Keywords

Introduction

Pulmonary hypertension (PH) describes a collection of clinical groups all characterized by abnormal elevation of pressures in the pulmonary circulation. Pulmonary arterial hypertension (PAH), or Group 1 PH, is a rare PH subgroup characterized by increased pulmonary vascular resistance, severe vascular remodeling, endothelial dysfunction, complex vascular lesions, and dysregulation of the innate and adaptive immune system [1]. The distinction between PAH and other PH subgroups is important, as PAH has the potential to progress rapidly, resulting in significant morbidity and mortality due to right heart failure. Furthermore, modern treatment options designed to decrease pulmonary vascular resistance are limited for use in patients with PAH.

The presence of PH in the setting of connective tissue disease (CTD) is an important consideration for clinicians as many CTD patients develop complications that predispose them to the development of PH. The challenge is that not all CTDs predispose patients to the same PH subgroups to the same frequency. For example, patients with rheumatoid arthritis and systemic sclerosis have an increased frequency of Group 2 PH secondary to left heart disease (such as diastolic dysfunction or valvular disease) while the frequency is less clear in patients with dermatomyositis, polymyositis, and eosinophilic granulomatosis with polyangiitis [2]. Group 3 PH secondary to lung disease and hypoxia is more frequent in patients with sarcoidosis, dermatomyositis, polymyositis, and systemic sclerosis [2]. Patients with antiphospholipid syndrome and systemic lupus erythematosus have an increased frequency of Group 4 PH due to chronic thromboembolic disease [2], while Group 5 PH (PH due to unclear and/or multifactorial mechanisms) is more frequent in patients with sarcoidosis and possibly systemic sclerosis [2]. The frequency of Group 1 PAH associated with CTD (CTD-PAH) is also know to vary by CTD subtype [3]. Thus, regional differences in CTD subtypes greatly affect the prevalence of CTD-PAH, with notable differences between Eastern and Western countries [3, 4]. Given its potential for rapid progression and high mortality, as well as advances in effective, disease-specific treatment options that may alter its natural history, great emphasis has been placed upon better understanding the global burden of CTD-PAH. Research efforts over the previous decade targeting the pathobiology, epidemiology, natural history, early diagnosis, and treatment of PAH associated with the scleroderma spectrum of disease (SSc-PAH) have been especially productive and serve as a guide for better understanding PAH associated with CTDs other than, or beyond, scleroderma.

Epidemiology of CTD-PAH

Historically , much of what is known about the prevalence of CTD-PAH is based upon retrospective and registry-based studies performed in the Western world. It is now appreciated that the prevalence of specific CTD subtypes, and thus the prevalence of CTD-PAH, may differ in the Eastern world.
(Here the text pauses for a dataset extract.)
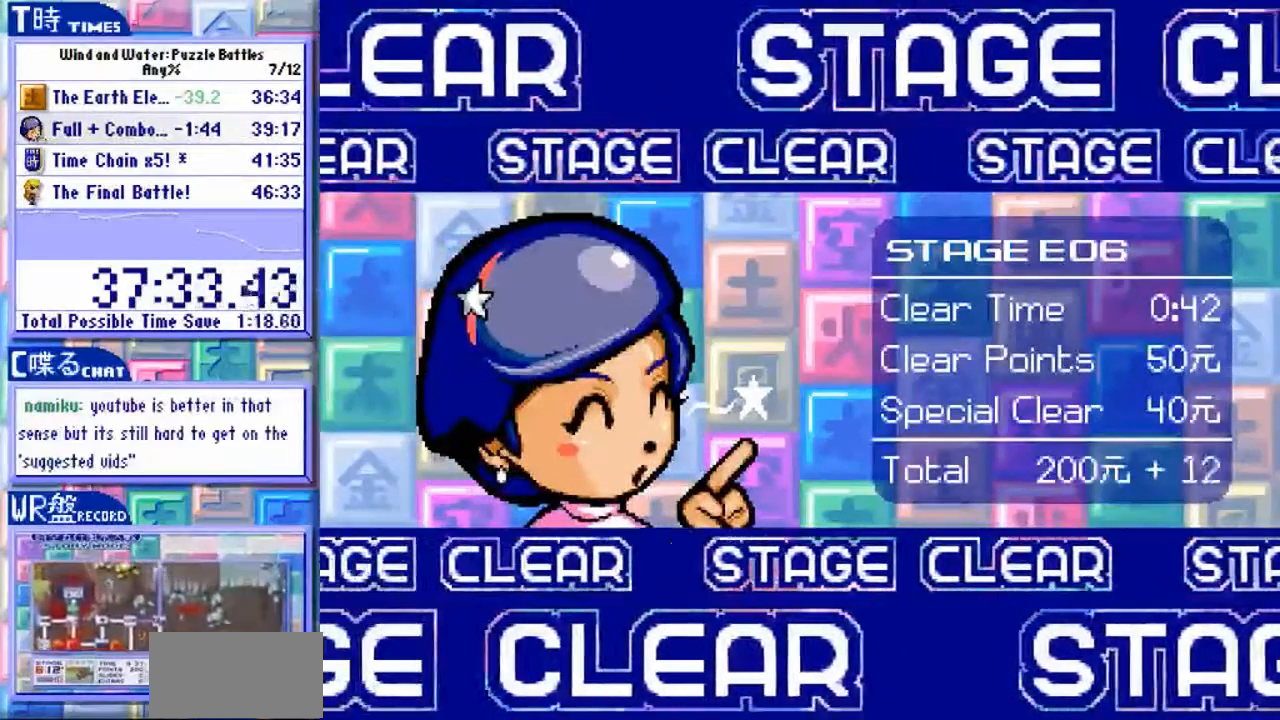
{"dt_ms": 500, "buttons": ["Y"], "left_stick": "center", "events": []}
Group 1 pulmonary arterial hypertension (PAH) is estimated to have a prevalence of 15 cases per one million people in the Western world [5]. PAH associated with connective tissue diseases accounts for 15–25% of PAH [3, 5, 6]. Among connective tissue diseases, systemic sclerosis comprises the largest subgroup of CTD-PAH, accounting for 62–76% of cases in the United States and Europe [3, 5, 7]. The prevalence of PAH in systemic sclerosis has been estimated to be 7–12% [8,9,10].

Scleroderma

While systemic sclerosis is the most common cause of CTD-PAH in the Western world, this does not hold true in Asian-Pacific countries. A study examining Chinese patients with CTD-PAH found systemic lupus erythematous to be the most common cause of CTD-PAH, accounting for 59% of cases, followed by systemic sclerosis [4]. This predominance of systemic lupus erythematous has also been shown in Japan and Korea [11, 12]. In registries from the United States and France, SLE accounts for 7% and 19% of CTD-PAH, respectively [3, 5]. The prevalence of PAH in SLE is estimated to be 0.5–17.5% although a prevalence of up to 43% has previously been reported [13, 14]. It is important to note that the wide variation in reported prevalence of CTD-PAH may be at least partially explained by the fact that echocardiographic parameters were used in several studies to diagnose PAH as opposed to the gold standard right heart catheterization [15]. This variability emphasizes the importance of using invasive hemodynamics to define CTD-PAH in future epidemiologic studies.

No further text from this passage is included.